Jos Verstappen recusou um convite para testar pela Ferrari em dezembro de 2001, uma decisão que acabou por marcar a sua carreira de forma decisiva. Durante umas férias na Noruega, o piloto holandês recebeu um telefonema do construtor italiano, com Michael Schumacher e Jean Todt envolvidos na proposta para que Verstappen integrasse a equipa como piloto de testes. Apesar da oportunidade de estar ligado à equipa mais dominante da Fórmula 1, Verstappen optou por manter o seu lugar de piloto titular na Arrows para a temporada 2002.
A decisão de Jos Verstappen esteve diretamente relacionada com um episódio anterior, ocorrido em julho de 2001 no Grande Prémio da Grã-Bretanha. Nesse dia, Heinz-Harald Frentzen disputou a sua última corrida pela Jordan, terminando em sétimo lugar, resultado insuficiente para manter o seu lugar na equipa. Pouco depois, Frentzen foi despedido apesar de ter contrato até 2002, sendo substituído inicialmente por Ricardo Zonta e depois por Jean Alesi.
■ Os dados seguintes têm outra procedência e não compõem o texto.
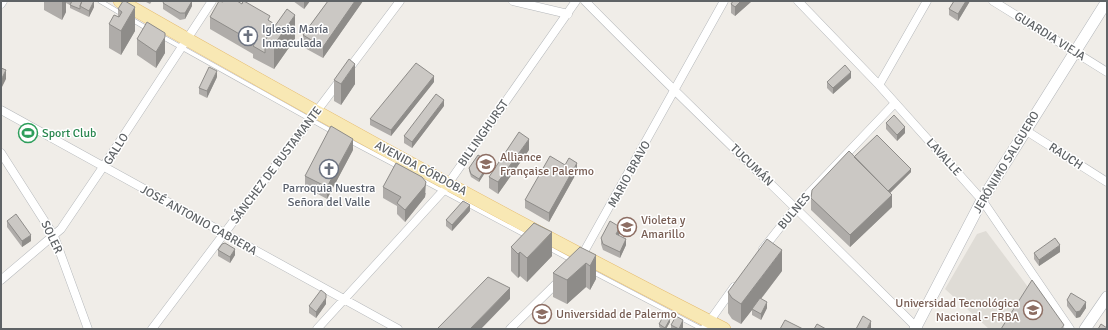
<svg xmlns="http://www.w3.org/2000/svg" width="1108" height="330" font-family="Signika,sans-serif">
	<rect width="100%" height="100%" fill="#f0ede8"/>
	<path fill="#dfdcd6" d="M986,231l45,60 -22,38h-20l-44,-40 32,-55z"/>
	<g fill="none" stroke-linecap="round" stroke-linejoin="round">
		<defs>
			<path id="lane" d="M100,1l22,13
				M131,19l17,10
				M161,36l172,96
				M348,140l51,27
				M420,179l107,57
				M547,247l26,14
				M591,271l111,58"/>
			<path id="street" d="M513,1l55,13
				M585,1c109,111 223,217 333,328
				M798,1l81,84 103,115 88,129
				M993,1l114,71
				M1,4l2,-3
				M348,70l52,-69
				M879,85l48,-84
				M1,110l397,219
				M1025,130l82,52
				M1,153l53,83 34,93
				M763,249l33,-42 99,-104
				M580,259l144,-258
				M1,280l60,-51 42,-62 109,-166
				M152,329l189,-250
				M317,329l126,-138 133,-190
				M510,329l51,-50
				M704,329l30,-42"/>
			<path id="secondary" d="M915,329l67,-129 125,-199
				M1085,329l22,-32"/>
			<path id="primary" d="M120,1c199,114 400,224 604,328"/>
		</defs>
		<use href="#lane" stroke="#b5b8bb" stroke-width="5"/>
		<use href="#street" stroke="#b5b8bb" stroke-width="9"/>
		<use href="#secondary" stroke="#b4b7bb" stroke-width="12"/>
		<use href="#primary" stroke="#e5ba6b" stroke-width="14"/>
		<use href="#lane" stroke="#fff" stroke-width="4"/>
		<use href="#street" stroke="#fff" stroke-width="8"/>
		<use href="#secondary" stroke="#fff" stroke-width="11"/>
		<use href="#primary" stroke="#f8e8b4" stroke-width="13"/>
	</g>
	<path fill="#afaca9" d="M44,1h50v6l-5,10 -19,-9v-3l-4,-2v9l-4,8 -18,-10z
		M123,1l12,30 -14,24 -12,-7v-24l9,-7v-8z
		M144,1h8l-2,3z
		M192,1v5l-7,13 -5,1 -17,-11v-6z
		M293,1h17l-6,8z
		M328,1h35l-40,57 -20,-11v-12z
		M733,1h19l-17,15 -4,-3v-9z
		M954,1h16l-12,20 -9,-6v-6z
		M210,17l60,4 25,18 -21,30 -21,-11v-4l-43,-25z
		M137,39l28,14 -9,15 -19,-13z
		M217,77l-10,21 -8,-4v-6z
		M851,78l-18,16 -6,-6v-6z
		M334,80l21,4 -14,21 -7,-4z
		M434,82l-43,54 -21,-11v-6z
		M444,106l-32,42 -8,-5v-7z
		M886,123l19,10 -8,8 -11,-12z
		M353,150l-26,49 -22,-12v-11z
		M529,150l-31,44 -9,-6v-11z
		M854,157l57,15 -21,21 2,14 -42,40 -39,-37v-12z
		M490,165l-11,17 -8,-5 -2,-6v-3z
		M577,172l-28,50 -24,-14v-8z
		M383,187l43,6 -1,4 -20,25 -8,-8v-8l-14,-8z
		M470,211l-18,20 -6,-5v-6z
		M7,221l24,20 -9,6 -15,-20z
		M620,233l-1,2 7,10 -6,13 -17,-8 -2,-6v-6z
		M511,247l41,9 -25,26 -7,-6 -2,2 -7,-7z
		M218,250l17,5 -5,8 -12,-7z
		M1060,252l-21,14 -5,-7v-6z
		M596,255v24l-6,11 -4,-3 -19,17 -14,-7v-24z
		M782,271l-21,28 6,9 -6,12 -9,-5v-5l-11,14 -9,-5 -4,-6v-21z
		M1067,300l19,8 -6,9 -4,1 -9,-12z
		M326,304l-10,14 -7,-5v-7z
		M670,322l-4,7h-4l-3,-2v-3z
		M671,325l12,4h-12z"/>
	<path fill="#8e8c89" d="M62,1h4v11l-4,8z
		M94,1v6l-5,10v-6z
		M192,1v5l-7,13v-6z
		M304,1h6l-6,8z
		M355,1h8l-40,57v-11z
		M741,1h11l-17,15v-9z
		M966,1h4l-12,20v-7z
		M135,7v24l-14,24v-24z
		M295,15v24l-21,30v-24z
		M165,37v16l-9,15v-16z
		M355,64v20l-14,21v-21z
		M6,70v9l-5,10v-9z
		M217,71v6l-10,21v-7z
		M851,72v6l-18,16v-6z
		M434,76v6l-43,54v-6z
		M444,100v6l-32,42v-6z
		M905,127v6l-8,8v-6z
		M353,139v11l-26,49v-12z
		M529,139v11l-31,44v-12z
		M490,162v3l-11,17v-3z
		M577,163v9l-28,50v-9z
		M911,169v3l-23,23v-4z
		M426,182l-1,15 -20,25v-12z
		M892,195v12l-42,40v-12z
		M470,205v6l-18,20v-6z
		M620,227v6l-4,7v-6z
		M552,232v24l-25,26v-24z
		M31,235v6l-9,6v-6z
		M626,239v6l-6,13v-6z
		M1060,245v7l-21,14v-6z
		M235,249v6l-5,8v-6z
		M782,250v21l-29,38h-1v1l-11,14v-20z
		M520,252v24l-2,2v-24z
		M596,255v24l-6,11v-24z
		M586,263v24l-19,17v-24z
		M510,288v11l-29,30h-11z
		M326,298v6l-10,14v-6z
		M767,302v6l-6,12v-6z
		M1086,302v6l-6,9 -4,1v-6z
		M670,319v3l-4,7h-1v-1z
		M683,320v9h-4z
		M871,321v8h-4z"/>
	<path fill="#cbc8c4" stroke="#8e8c89" d="M72,1h10l-2,5v3l-10,-4z
		M82,1h12l-5,10 -9,-5z
		M123,1h2l10,6 -14,24 -12,-7 5,-9 5,2 3,-5 -4,-3z
		M164,1h28l-7,12h-5l-17,-10z
		M219,1l4,1v-1h8l1,1v-1h5l5,3 1,-3h1l26,15 -2,4 8,5 -11,15v13l-12,-7 2,-3 -45,-26z
		M328,1h27l-32,46 -20,-12z
		M733,1h8l-6,6 -4,-3z
		M954,1h12l-8,13 -9,-5z
		M287,9l8,6 -21,30 -9,-5z
		M147,22l18,11v4l-9,15 -19,-13z
		M349,59l6,5 -14,20 -7,-4z
		M416,63l18,13 -43,54 -21,-11z
		M845,65l6,7 -18,16 -6,-6z
		M209,67l8,4 -10,20 -8,-3z
		M1,68l5,2 -5,10z
		M436,94l8,6 -32,42 -8,-6z
		M894,115l11,12 -8,8 -11,-12z
		M331,126l22,13 -26,48 -22,-11z
		M519,132l10,7 -31,43 -9,-5z
		M877,135l34,34 -23,22 -34,-34z
		M849,151l43,44 -42,40 -39,-37 1,-8z
		M478,155l12,7 -11,17 -8,-5 -2,-6z
		M550,156l15,9 4,-7 8,5 -28,50 -24,-13z
		M396,163l26,14 4,5 -1,4 -20,24 -8,-7 4,-6 -18,-10z
		M463,201l7,4 -18,20 -6,-5z
		M16,214l15,21 -9,6 -15,-20z
		M610,221l10,6 -4,7 10,5 -6,13 -17,-8 -2,-6z
		M534,223l18,9 -25,26 -7,-6 -2,2 -7,-7z
		M1055,238l5,7 -21,15 -5,-7z
		M767,239l15,11 -41,54 -9,-6 -4,-6z
		M225,243l10,6 -5,8 -12,-7 4,-6z
		M580,247l16,8 -6,11 -4,-3 -19,17 -14,-7z
		M488,277l22,11 -40,41h-31l-1,-1z
		M1032,280l32,45 -3,4h-60z
		M321,290l5,4v4l-10,14 -7,-6z
		M1071,293l15,9 -6,9 -4,1 -9,-12z
		M760,298l7,4 -6,12 -9,-5z
		M664,315l6,4 -5,9 -6,-4z
		M676,316l7,4 -4,9 -8,-4z
		M863,316l8,5 -4,8h-11z
		M785,320l18,9h-23z
		M817,324l9,5h-12z
		M1101,324l6,4v1h-9z"/>
	<defs>
		<symbol id="church-ring" viewBox="-11 -11 22 22"><circle r="9.5" fill="#fff" stroke="#6b7280" stroke-width="1.5"/><path d="M-1.2-6h2.4v3.5h3.3v2.4h-3.3V6h-2.4V-.1h-3.3v-2.4h3.3Z" fill="#6b7280"/></symbol>
		<symbol id="stadium-ring" viewBox="-11 -11 22 22"><circle r="9.5" fill="#fff" stroke="#2e9e5b" stroke-width="1.5"/><path d="M0-5a6.5 5 0 1 0 0 10a6.5 5 0 1 0 0-10ZM-3.5-1.8h7v3.6h-7Z" fill="#2e9e5b"/></symbol>
		<symbol id="university-ring" viewBox="-11 -11 22 22"><circle r="9.5" fill="#fff" stroke="#8d6e63" stroke-width="1.5"/><path d="M0-5L7-2L0 1L-7-2ZM-4 1L0 2.5L4 1V4Q0 6-4 4Z" fill="#8d6e63"/></symbol>
		<symbol id="school-ring" viewBox="-11 -11 22 22"><circle r="9.5" fill="#fff" stroke="#8d6e63" stroke-width="1.5"/><path d="M0-5L7-2L0 1L-7-2ZM-4 1L0 2.5L4 1V4Q0 6-4 4Z" fill="#8d6e63"/></symbol>
	</defs>
	<g fill-rule="evenodd">
		<use href="#church-ring" x="237" y="25" width="22" height="22"/>
		<use href="#stadium-ring" x="17" y="122" width="22" height="22"/>
		<use href="#university-ring" x="475" y="153" width="22" height="22"/>
		<use href="#church-ring" x="318" y="158" width="22" height="22"/>
		<use href="#school-ring" x="616" y="216" width="22" height="22"/>
		<use href="#university-ring" x="1022" y="299" width="22" height="22"/>
		<use href="#university-ring" x="531" y="303" width="22" height="22"/>
	</g>
	<g text-anchor="middle" stroke-width="3" stroke-linejoin="round" paint-order="stroke">
		<g font-size="12" fill="#5b616d" stroke="#fff" text-anchor="start">
			<text x="262" y="33">Iglesia María<tspan x="262" dy="14">Inmaculada</tspan></text>
			<text x="329" y="192" text-anchor="middle">Parroquia Nuestra<tspan x="329" dy="14">Señora del Valle</tspan></text>
		</g>
		<g font-size="12" fill="#5f6366" stroke="#fff">
			<text transform="translate(1050 36) rotate(32)" y="4">GUARDIA VIEJA</text>
			<text transform="translate(483 133) rotate(-55)" y="4">BILLINGHURST</text>
			<text transform="translate(116 149) rotate(-57)" y="4">GALLO</text>
			<text transform="translate(1066 156) rotate(33)" y="4">RAUCH</text>
			<text transform="translate(944 157) rotate(48)" y="4">LAVALLE</text>
			<text transform="translate(1006 162) rotate(-59)" y="4">JERÓNIMO SALGUERO</text>
			<text transform="translate(276 165) rotate(-53)" y="4">SÁNCHEZ DE BUSTAMANTE</text>
			<text transform="translate(752 165) rotate(44)" y="4">TUCUMÁN</text>
			<text transform="translate(421 168) rotate(28)" y="4">AVENIDA CÓRDOBA</text>
			<text transform="translate(629 174) rotate(-61)" y="4">MARIO BRAVO</text>
			<text transform="translate(794 211) rotate(-50)" y="4">BULNES</text>
			<text transform="translate(199 220) rotate(29)" y="4">JOSÉ ANTONIO CABRERA</text>
			<text transform="translate(52 237) rotate(65)" y="4">SOLER</text>
		</g>
		<g font-size="12" fill="#27864d" stroke="#fff" text-anchor="start">
			<text x="42" y="137">Sport Club</text>
		</g>
		<g font-size="12" fill="#785e54" stroke="#fff" text-anchor="start">
			<text x="500" y="161">Alliance<tspan x="500" dy="14">Française Palermo</tspan></text>
			<text x="641" y="224">Violeta y<tspan x="641" dy="14">Amarillo</tspan></text>
			<text x="1019" y="307" text-anchor="end">Universidad Tecnológica<tspan x="1019" dy="14">Nacional - FRBA</tspan></text>
			<text x="556" y="318">Universidad de Palermo</text>
		</g>
	</g>
	<rect width="1108" height="330" fill="none" stroke="#5f6366" stroke-width="4"/>
</svg>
A situação abriu portas para que a equipa Arrows contratasse Frentzen, que trazia experiência e capacidade para atrair patrocínios. Contudo, esta contratação aconteceu mesmo com Verstappen já sob contrato com a Arrows para 2002, fazendo com que o holandês fosse afastado da equipa e forçado a recorrer a ações legais por quebra de contrato.
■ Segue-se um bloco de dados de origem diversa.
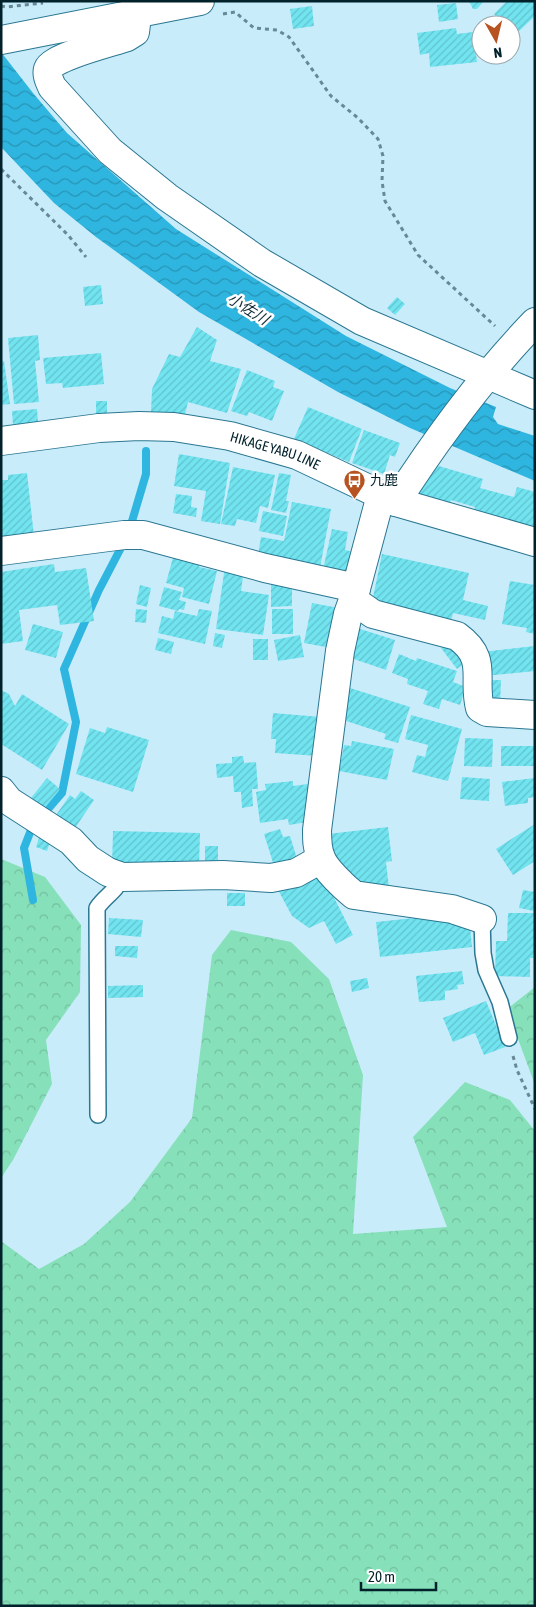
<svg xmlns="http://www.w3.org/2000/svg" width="536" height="1607" font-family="'Asap Condensed','Noto Sans JP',sans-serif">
<defs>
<pattern id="forest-crowns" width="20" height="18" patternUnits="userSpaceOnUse" patternTransform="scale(1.25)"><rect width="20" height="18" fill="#86e0b9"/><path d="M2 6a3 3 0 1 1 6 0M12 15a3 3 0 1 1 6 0" fill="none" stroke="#72c09f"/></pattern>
<pattern id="water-waves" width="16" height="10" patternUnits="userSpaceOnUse" patternTransform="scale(1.25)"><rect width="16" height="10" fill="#2fb6e0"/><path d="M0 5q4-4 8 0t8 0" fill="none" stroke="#2694b6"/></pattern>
<pattern id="building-hatch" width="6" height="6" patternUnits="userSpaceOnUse" patternTransform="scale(1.25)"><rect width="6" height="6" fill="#71e4f0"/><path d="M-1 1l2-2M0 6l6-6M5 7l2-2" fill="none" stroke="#60c3ce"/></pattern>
</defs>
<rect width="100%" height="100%" fill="#c9ecfb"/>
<g fill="url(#forest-crowns)">
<polygon points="1,859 45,877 81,925 80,992 46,1040 52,1084 13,1160 1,1178"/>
<polygon points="231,930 291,942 329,979 363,1075 353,1234 447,1227 413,1137 465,1082 510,1100 535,1131 535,1606 1,1606 1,1241 39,1269 84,1244 130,1202 192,1118 212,955"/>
<polygon points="535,987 535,1085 507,1009"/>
</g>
<polygon fill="url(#water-waves)" points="1,52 33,93 67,133 176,229 346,336 450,388 496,407 493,417 498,424 535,436 535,481 410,428 338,392 199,312 96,237 54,203 1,147"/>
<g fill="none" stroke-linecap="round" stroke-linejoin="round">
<g stroke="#2fb6e0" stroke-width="8">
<polyline points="130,528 146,474 146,451"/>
<polyline points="42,816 62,793 76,722 64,669 99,590 124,542"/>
<polyline points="31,830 24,848 33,900"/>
</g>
</g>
<g fill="url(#building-hatch)">
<polygon points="469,1 484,1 477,9 473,9"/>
<polygon points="507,1 535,1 535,16 515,35 511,31 511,25 505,25 494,14"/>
<polygon points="456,3 458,19 439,22 437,5"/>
<polygon points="312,6 314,26 293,29 290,9"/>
<polygon points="456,28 457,34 473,32 477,62 430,67 429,53 420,55 417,33"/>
<polygon points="101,285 103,304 85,306 83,287"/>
<polygon points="397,297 405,304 395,315 387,308"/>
<polygon points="197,327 217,340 210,361 241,369 227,413 188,402 185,414 151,412 152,389 169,354 180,357"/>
<polygon points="38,335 40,360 35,361 39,402 14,404 8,338"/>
<polygon points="101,353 104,384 63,388 62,383 46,384 43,358"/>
<polygon points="1,361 4,361 10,404 1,405"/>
<polygon points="247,370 275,381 273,387 284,391 272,421 249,412 247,416 231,411"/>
<rect x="96" y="401" width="11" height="14"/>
<polygon points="308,407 362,429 349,462 294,439"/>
<polygon points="37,409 38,422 13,425 12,411"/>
<polygon points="364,430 400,443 395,457 390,455 384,474 352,463"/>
<polygon points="179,454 230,463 220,524 201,521 206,491 174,486"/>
<polygon points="432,464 483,479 480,488 514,497 517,487 535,492 535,529 474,512 475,507 451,500 449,505 417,496"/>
<polygon points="233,467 275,475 268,508 260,506 256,523 237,519 235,526 221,524"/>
<polygon points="27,473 34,536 1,547 1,480 8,480 8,475"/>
<polygon points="279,473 291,475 286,501 289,501 286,513 271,510"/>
<polygon points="176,494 192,496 191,507 197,508 196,517 173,513"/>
<polygon points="292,502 331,509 319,573 257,561 261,537 284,541"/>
<polygon points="263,511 287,516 283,536 259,531"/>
<polygon points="332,529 348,532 345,550 358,553 353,574 322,574"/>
<polygon points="174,554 201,561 199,567 217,571 209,604 182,597 184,588 166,583"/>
<polygon points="382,554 469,573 463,600 488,606 485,620 453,613 450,625 371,607"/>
<polygon points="54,564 55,572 86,568 94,621 60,625 57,605 19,610 23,641 1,644 1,572"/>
<polygon points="225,566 244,569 241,591 269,595 263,635 216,629"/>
<polygon points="292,580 292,606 271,607 271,581"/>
<polygon points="510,581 535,585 535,634 526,632 527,628 502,624"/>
<polygon points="140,585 151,588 147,607 136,604"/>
<polygon points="164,587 182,592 179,600 186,602 184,610 179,609 178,611 159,606"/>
<polygon points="312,603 339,608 331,648 304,643"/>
<polygon points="136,609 147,610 146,623 135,622"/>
<polygon points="199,609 212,611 205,644 158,633 162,616 173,619 175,611 197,616"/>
<rect x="272" y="609" width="21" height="25"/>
<polygon points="33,624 63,632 56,658 25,650"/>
<polygon points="357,628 395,640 386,670 348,657"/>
<polygon points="215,633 225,635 222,648 213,646"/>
<polygon points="300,635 304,657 278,661 274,640"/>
<polygon points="158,638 174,642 171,654 155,650"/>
<rect x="253" y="639" width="15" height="21"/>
<polygon points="450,641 466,662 457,669 441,648"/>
<polygon points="535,646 535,671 484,676 482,652"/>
<polygon points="399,654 416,661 417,658 457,671 453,682 466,687 460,705 442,699 439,709 423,704 428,691 407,684 408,679 392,673"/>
<polygon points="486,680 501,680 500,705 485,704"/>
<polygon points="347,687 410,707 398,743 384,739 386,734 337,718"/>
<polygon points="1,690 9,694 15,706 22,694 69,724 42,770 1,744"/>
<polygon points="273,713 321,717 318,756 275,753 276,739 271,739"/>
<polygon points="411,715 462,729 448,781 412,772 417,755 425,757 428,745 405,739"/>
<polygon points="107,727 149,740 133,792 76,774 90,728 105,733"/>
<polygon points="465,738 493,739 492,767 464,766"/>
<polygon points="352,741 394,749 387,780 339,771 344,745 351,746"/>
<rect x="501" y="746" width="34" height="20"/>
<polygon points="243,756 244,763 256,762 258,789 252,789 253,806 242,808 241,792 234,792 233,776 217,778 216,764 232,763 232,757"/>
<polygon points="462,777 490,779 489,801 460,799"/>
<polygon points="47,778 60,789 44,809 31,798"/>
<polygon points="535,778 535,797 528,798 528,803 505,806 502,782"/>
<polygon points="293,781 293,786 308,784 313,821 289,825 288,819 260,823 256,792 266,790 265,784"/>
<polygon points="81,791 94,800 73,831 54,818 70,795 75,799"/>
<polygon points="535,824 535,861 513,875 496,849"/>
<polygon points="388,827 392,861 386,862 389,888 352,885 338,868 336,856 331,857 328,834"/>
<polygon points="280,829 283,837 290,836 299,865 276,872 264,834"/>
<polygon points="113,831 200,833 199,868 112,866"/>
<polygon points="41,832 52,836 47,851 36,847"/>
<rect x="205" y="846" width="13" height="18"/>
<polygon points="321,872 353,935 336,944 324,921 309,928 292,916 277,888"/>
<polygon points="523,890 535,892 534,911 519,908"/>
<rect x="227" y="893" width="18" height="13"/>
<polygon points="508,913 534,913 534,958 530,958 530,977 495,976 496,941 507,941"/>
<polygon points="433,916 470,927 472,947 380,957 376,922"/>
<polygon points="109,918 143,920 141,937 108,934"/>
<polygon points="115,946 138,946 137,958 115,956"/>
<polygon points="462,971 464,984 457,985 458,989 445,991 445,1000 419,1002 416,976"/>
<polygon points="367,978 369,988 352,992 350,981"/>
<polygon points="143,985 143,997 108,998 108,986"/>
<polygon points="486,1001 505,1047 484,1055 475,1033 453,1042 443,1018"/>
</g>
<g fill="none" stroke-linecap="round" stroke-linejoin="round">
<defs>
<g id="lane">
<polyline points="482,919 483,953 486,970 500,1002 509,1038"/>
<path d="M98,1115L97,908C106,895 116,892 122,877"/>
</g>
<g id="street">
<path d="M134,14L136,24L135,32L127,37C113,42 52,57 48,69C46,75 50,82 52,87L110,151L167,197L262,263L362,321L535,395"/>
<path d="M381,495L353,600L348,614L340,651L317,830C317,839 317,849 321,858C325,869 344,887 354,895L452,909L482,919"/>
<path d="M396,502C437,438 482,377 535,322"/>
<polyline points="1,551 124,535 143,535 265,568 356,588"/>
<path d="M353,600L373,614L457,636C489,659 472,678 480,708L487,712L535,715"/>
<polyline points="1,791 9,801 71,841 88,859 108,872 122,877 223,875 271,878 296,873 321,859"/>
</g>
<g id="secondary">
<polyline points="1,40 200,1"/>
<path id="s1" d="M1,441L99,428L139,426L174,427L230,436L297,455L396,502L535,542"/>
</g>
</defs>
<use href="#lane" stroke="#2a7791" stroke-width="18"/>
<use href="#street" stroke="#2a7791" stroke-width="30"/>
<use href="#secondary" stroke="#2a7791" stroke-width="30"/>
<g stroke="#678895" stroke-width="3" stroke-dasharray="4 4" stroke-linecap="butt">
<polyline points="1,6 6,7 43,3"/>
<polyline points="223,14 235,12 254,28 277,30 289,37 331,96 358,118 378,139 383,156 382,181 385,201 418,255 495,326"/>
<polyline points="1,169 68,235 86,257"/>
<polyline points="513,1056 517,1070 535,1109"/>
</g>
<use href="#lane" stroke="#fff" stroke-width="15"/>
<use href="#street" stroke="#fff" stroke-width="28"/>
<use href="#secondary" stroke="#fff" stroke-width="28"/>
</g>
<defs>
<symbol id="bus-pin" viewBox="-11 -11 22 30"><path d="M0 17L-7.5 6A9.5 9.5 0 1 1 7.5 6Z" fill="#b75320" stroke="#fff"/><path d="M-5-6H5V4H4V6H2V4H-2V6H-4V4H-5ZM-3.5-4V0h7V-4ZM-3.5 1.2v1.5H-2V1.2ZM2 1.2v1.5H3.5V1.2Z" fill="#fff"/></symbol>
</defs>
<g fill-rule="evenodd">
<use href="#bus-pin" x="342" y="468" width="25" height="34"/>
</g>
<g text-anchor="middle" stroke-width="5" stroke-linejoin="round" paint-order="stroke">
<g font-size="14" fill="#01212b" stroke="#fff">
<text dy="5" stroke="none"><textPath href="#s1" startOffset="278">HIKAGE YABU LINE</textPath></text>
</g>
<g font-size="14" fill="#01212b" stroke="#fff" text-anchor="start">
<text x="370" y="485">九鹿</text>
</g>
<g font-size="15" font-style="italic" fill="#142f39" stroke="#fff">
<text transform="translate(248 309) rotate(32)" y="5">小佐川</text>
</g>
</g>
<rect width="536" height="1607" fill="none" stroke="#01212b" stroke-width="5"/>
<g transform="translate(496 40) rotate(172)"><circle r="24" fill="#ffffff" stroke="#99a6aa"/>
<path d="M0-4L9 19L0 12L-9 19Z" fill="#b75320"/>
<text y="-8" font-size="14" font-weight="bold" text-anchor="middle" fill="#01212b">N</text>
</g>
<path d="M361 1582v8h75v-8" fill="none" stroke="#01212b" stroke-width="2.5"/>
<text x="368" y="1582" font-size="15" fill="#01212b" stroke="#ffffff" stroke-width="4" paint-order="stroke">20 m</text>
</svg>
O resultado prático foi devastador para Verstappen, que ficou afastado da Fórmula 1 durante toda a época de 2002. Por outro lado, a Arrows não teve sucesso, pois enfrentou problemas financeiros graves que a levaram a abandonar o campeonato logo após o Grande Prémio da Alemanha, deixando Frentzen sem lugar antes do final da temporada.
A oferta da Ferrari não incluía um lugar de piloto titular, pois Rubens Barrichello estava firmemente estabelecido como segundo piloto ao lado de Schumacher. No entanto, o papel de piloto de testes teria mantido Verstappen ativo na Fórmula 1, acumulando quilómetros com o melhor monolugar da altura, fortalecendo relações dentro da equipa e permanecendo visível para outras equipas no momento em que a sua carreira enfrentava incertezas. Na altura, os lugares de piloto de testes estavam ocupados por Luca Badoer e Luciano Burti, mas Verstappen era considerado uma opção mais experiente e qualificada.
Em vez disso, o holandês viu a temporada de 2002 do lado de fora do paddock, apenas regressando à Fórmula 1 em 2003 para uma última temporada ao volante da Minardi. Esta decisão e a subsequente exclusão da Arrows acabaram por condicionar severamente o rumo da sua carreira no desporto motorizado.